- Problem description: From the forum post below about a query language prototype in Julia, output word for word the part that opens with the words containing "I don’t mean" and closes with "for AST manipulations.".

- Passage given:
__________

Few days ago I get some interests on Query.jl, and I found it incredible exciting to implement it on my own and finally I did.
I’m here to present this article, Write You A Query Langauge, where I made a tutorial for MLStyle.jl to process complex macros gracefully and brought about a distinct prototype and some ideas for query languages in Julia.
I don’t mean to announce a new package about query language, although my prototype might be quite clean, efficient, robust and provided with more functionalities and better extensibilities, this is mainly aimed at telling you about some super useful tools for AST manipulations.
The main advantages of this prototype(called MQuery
, tentatively) are
-
Support field names that’re not regular identifiers, e.g.,
@select _."middle school"
. -
No
NamedTuple
usage when executing computations, it might lead to better efficiency when the scale becomes extreme large. -
Unlike providing some fixed syntactic supports like
startswith
,endswith
,occursin
in Query.jl, MQuery allows arbitrary fieldname filter functions, e.g.,_.(predicate1(a, b, c), !predicate2(d, e))
means that a selected fieldfield
must satisfypredicate1(field, a, b, c) && !predicate2(field, d, e)
. -
Support to extend query commands like
@select
,@where
, and so on via registered_ops. -
Support closure reference in arbitray query expression.

__________

- Data entries:
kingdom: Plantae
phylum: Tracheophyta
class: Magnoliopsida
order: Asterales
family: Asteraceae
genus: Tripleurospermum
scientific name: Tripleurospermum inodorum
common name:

__________

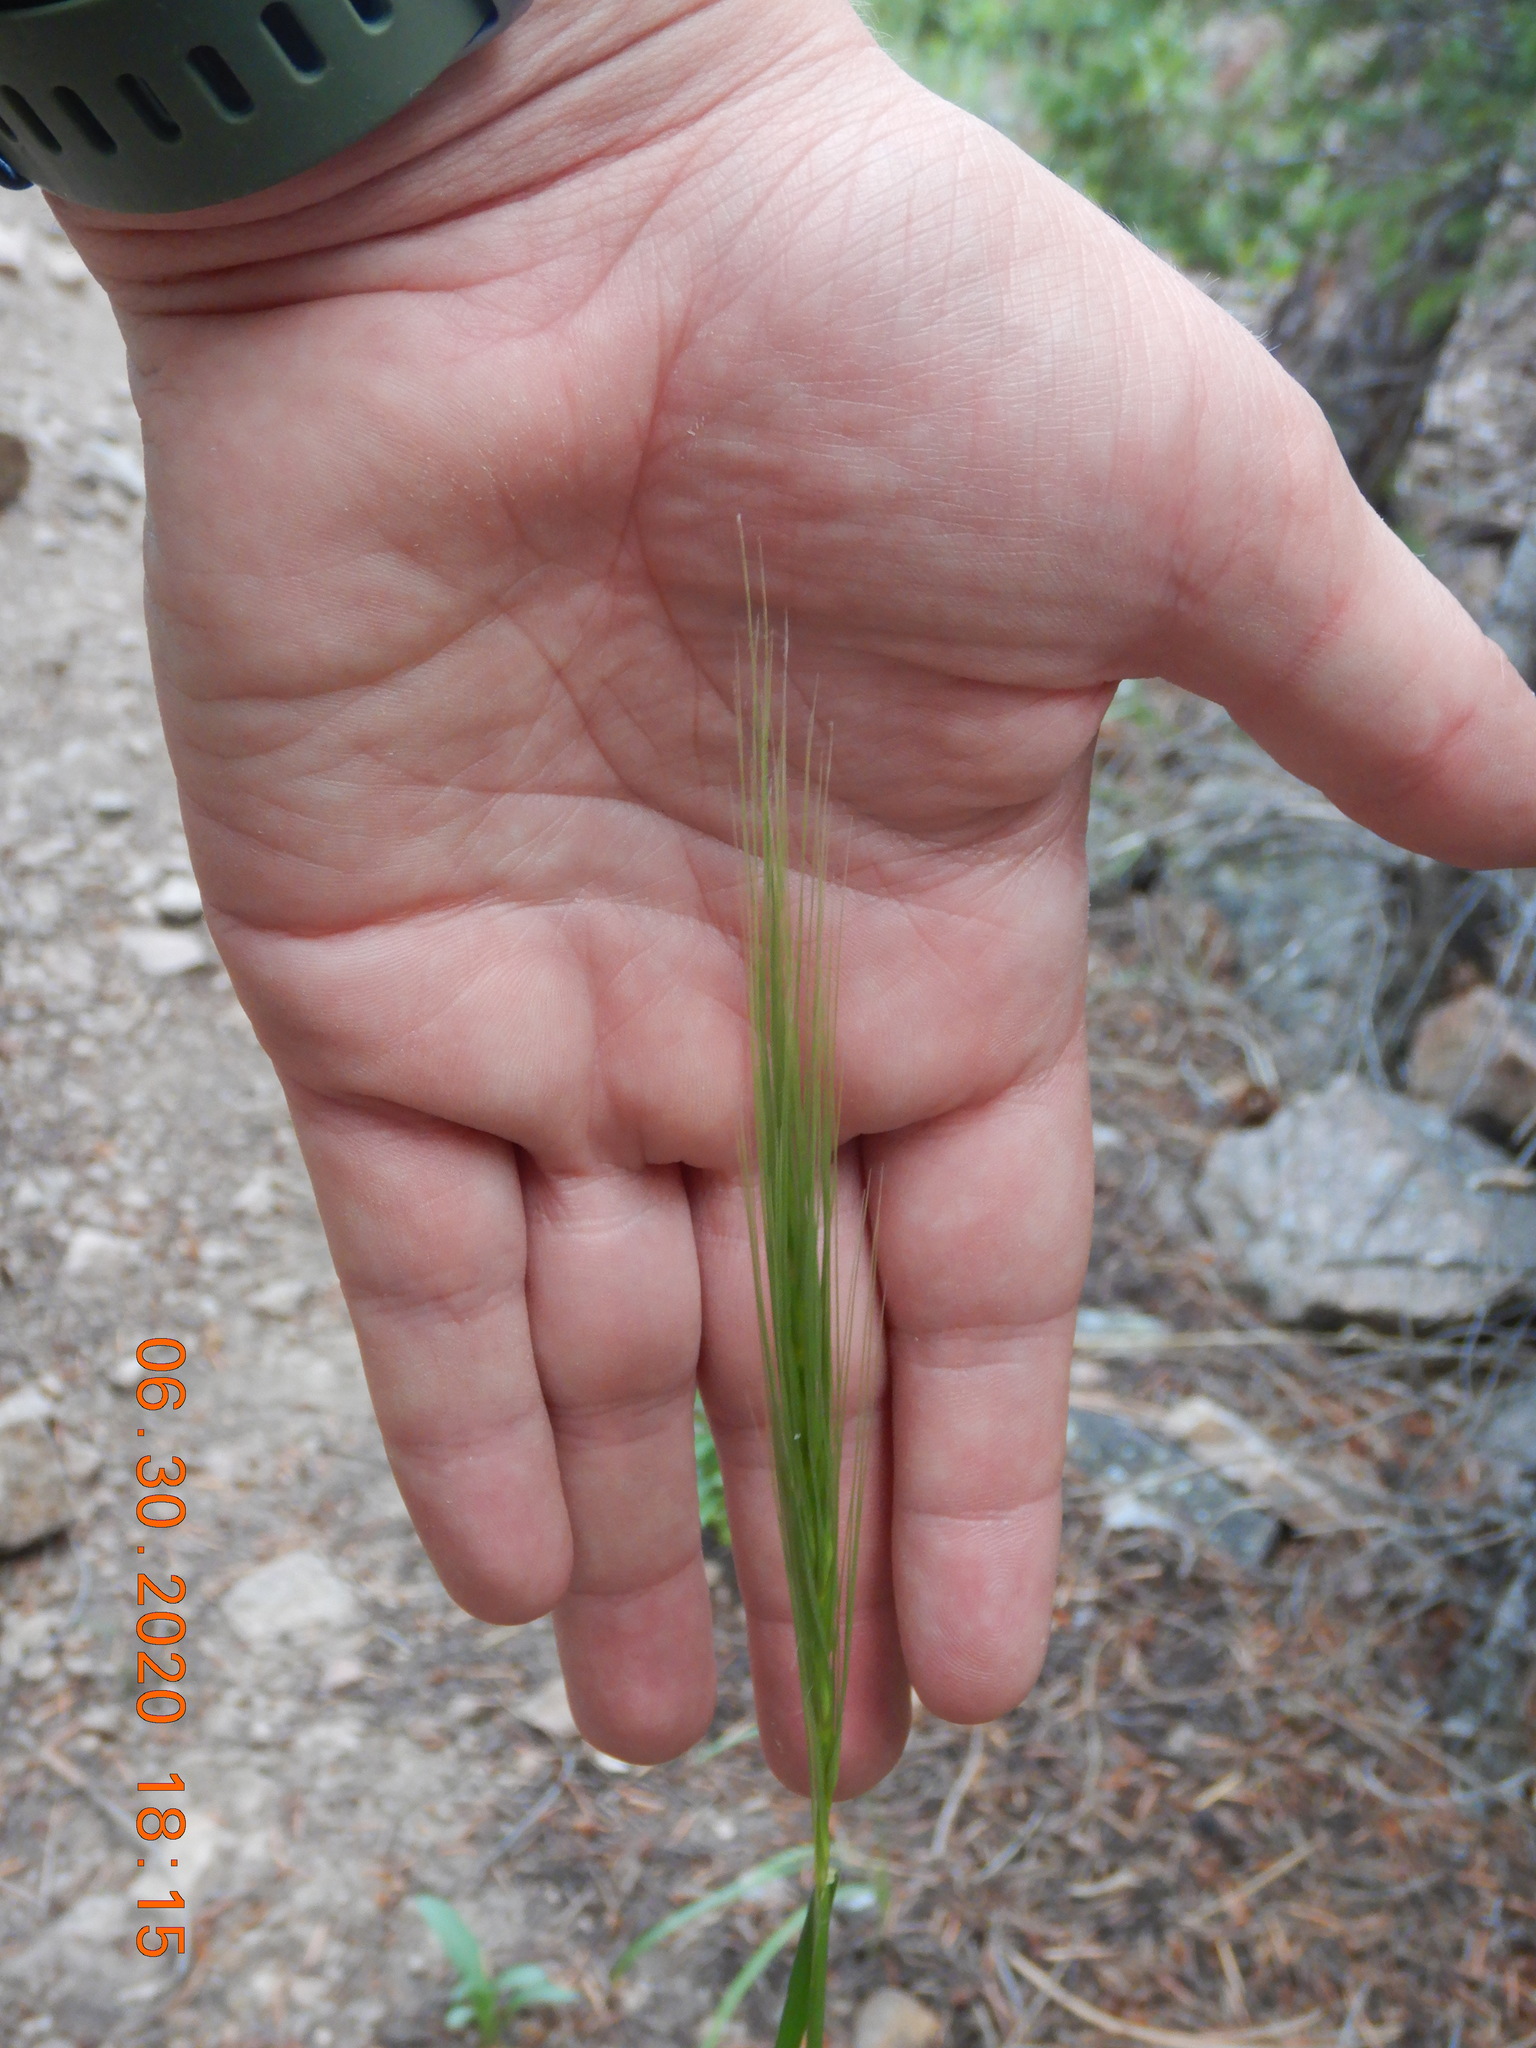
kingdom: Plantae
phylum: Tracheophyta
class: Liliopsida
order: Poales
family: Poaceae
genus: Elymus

__________

- Response to this exercise:
I don’t mean to announce a new package about query language, although my prototype might be quite clean, efficient, robust and provided with more functionalities and better extensibilities, this is mainly aimed at telling you about some super useful tools for AST manipulations.